(Stored items from a collection)
# # # #
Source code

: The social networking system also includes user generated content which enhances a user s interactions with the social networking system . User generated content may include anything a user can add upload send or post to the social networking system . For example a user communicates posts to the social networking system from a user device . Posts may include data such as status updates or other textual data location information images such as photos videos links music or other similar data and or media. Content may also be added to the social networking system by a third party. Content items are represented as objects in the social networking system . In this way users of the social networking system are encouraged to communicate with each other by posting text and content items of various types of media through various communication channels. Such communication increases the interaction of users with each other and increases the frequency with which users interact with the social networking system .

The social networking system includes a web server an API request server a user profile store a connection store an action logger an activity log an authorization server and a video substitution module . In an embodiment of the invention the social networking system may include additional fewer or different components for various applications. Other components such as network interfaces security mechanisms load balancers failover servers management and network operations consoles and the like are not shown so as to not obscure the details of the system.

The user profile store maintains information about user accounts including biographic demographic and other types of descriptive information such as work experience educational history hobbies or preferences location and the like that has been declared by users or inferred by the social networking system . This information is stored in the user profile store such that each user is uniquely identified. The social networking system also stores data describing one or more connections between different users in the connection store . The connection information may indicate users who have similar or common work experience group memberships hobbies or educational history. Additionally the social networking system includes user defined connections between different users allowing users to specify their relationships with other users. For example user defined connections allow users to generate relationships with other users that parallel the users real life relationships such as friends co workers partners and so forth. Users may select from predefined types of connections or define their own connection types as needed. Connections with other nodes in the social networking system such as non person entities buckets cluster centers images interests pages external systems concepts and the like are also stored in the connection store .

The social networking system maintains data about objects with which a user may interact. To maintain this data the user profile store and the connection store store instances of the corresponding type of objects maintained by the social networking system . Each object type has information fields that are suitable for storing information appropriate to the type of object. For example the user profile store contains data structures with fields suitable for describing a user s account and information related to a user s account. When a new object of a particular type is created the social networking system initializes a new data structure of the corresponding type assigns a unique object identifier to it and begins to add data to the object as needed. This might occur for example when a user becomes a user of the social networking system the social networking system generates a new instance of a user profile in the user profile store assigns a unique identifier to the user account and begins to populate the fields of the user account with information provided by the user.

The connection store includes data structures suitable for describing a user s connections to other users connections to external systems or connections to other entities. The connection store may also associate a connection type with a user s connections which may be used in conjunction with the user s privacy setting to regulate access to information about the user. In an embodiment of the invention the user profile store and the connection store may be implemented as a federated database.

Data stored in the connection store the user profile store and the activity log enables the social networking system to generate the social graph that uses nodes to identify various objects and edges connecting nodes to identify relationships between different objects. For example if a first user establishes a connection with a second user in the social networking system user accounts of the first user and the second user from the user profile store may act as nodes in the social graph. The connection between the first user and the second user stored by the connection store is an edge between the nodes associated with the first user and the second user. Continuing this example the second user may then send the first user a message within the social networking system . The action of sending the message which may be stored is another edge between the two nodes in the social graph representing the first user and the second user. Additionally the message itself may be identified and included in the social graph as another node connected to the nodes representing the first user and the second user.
# # # #
- **ASSIGNED TASK**
Return the full data above, line for line.

- **OUTPUT FOR THIS EXERCISE**
Source code

: The social networking system also includes user generated content which enhances a user s interactions with the social networking system . User generated content may include anything a user can add upload send or post to the social networking system . For example a user communicates posts to the social networking system from a user device . Posts may include data such as status updates or other textual data location information images such as photos videos links music or other similar data and or media. Content may also be added to the social networking system by a third party. Content items are represented as objects in the social networking system . In this way users of the social networking system are encouraged to communicate with each other by posting text and content items of various types of media through various communication channels. Such communication increases the interaction of users with each other and increases the frequency with which users interact with the social networking system .

The social networking system includes a web server an API request server a user profile store a connection store an action logger an activity log an authorization server and a video substitution module . In an embodiment of the invention the social networking system may include additional fewer or different components for various applications. Other components such as network interfaces security mechanisms load balancers failover servers management and network operations consoles and the like are not shown so as to not obscure the details of the system.

The user profile store maintains information about user accounts including biographic demographic and other types of descriptive information such as work experience educational history hobbies or preferences location and the like that has been declared by users or inferred by the social networking system . This information is stored in the user profile store such that each user is uniquely identified. The social networking system also stores data describing one or more connections between different users in the connection store . The connection information may indicate users who have similar or common work experience group memberships hobbies or educational history. Additionally the social networking system includes user defined connections between different users allowing users to specify their relationships with other users. For example user defined connections allow users to generate relationships with other users that parallel the users real life relationships such as friends co workers partners and so forth. Users may select from predefined types of connections or define their own connection types as needed. Connections with other nodes in the social networking system such as non person entities buckets cluster centers images interests pages external systems concepts and the like are also stored in the connection store .

The social networking system maintains data about objects with which a user may interact. To maintain this data the user profile store and the connection store store instances of the corresponding type of objects maintained by the social networking system . Each object type has information fields that are suitable for storing information appropriate to the type of object. For example the user profile store contains data structures with fields suitable for describing a user s account and information related to a user s account. When a new object of a particular type is created the social networking system initializes a new data structure of the corresponding type assigns a unique object identifier to it and begins to add data to the object as needed. This might occur for example when a user becomes a user of the social networking system the social networking system generates a new instance of a user profile in the user profile store assigns a unique identifier to the user account and begins to populate the fields of the user account with information provided by the user.

The connection store includes data structures suitable for describing a user s connections to other users connections to external systems or connections to other entities. The connection store may also associate a connection type with a user s connections which may be used in conjunction with the user s privacy setting to regulate access to information about the user. In an embodiment of the invention the user profile store and the connection store may be implemented as a federated database.

Data stored in the connection store the user profile store and the activity log enables the social networking system to generate the social graph that uses nodes to identify various objects and edges connecting nodes to identify relationships between different objects. For example if a first user establishes a connection with a second user in the social networking system user accounts of the first user and the second user from the user profile store may act as nodes in the social graph. The connection between the first user and the second user stored by the connection store is an edge between the nodes associated with the first user and the second user. Continuing this example the second user may then send the first user a message within the social networking system . The action of sending the message which may be stored is another edge between the two nodes in the social graph representing the first user and the second user. Additionally the message itself may be identified and included in the social graph as another node connected to the nodes representing the first user and the second user.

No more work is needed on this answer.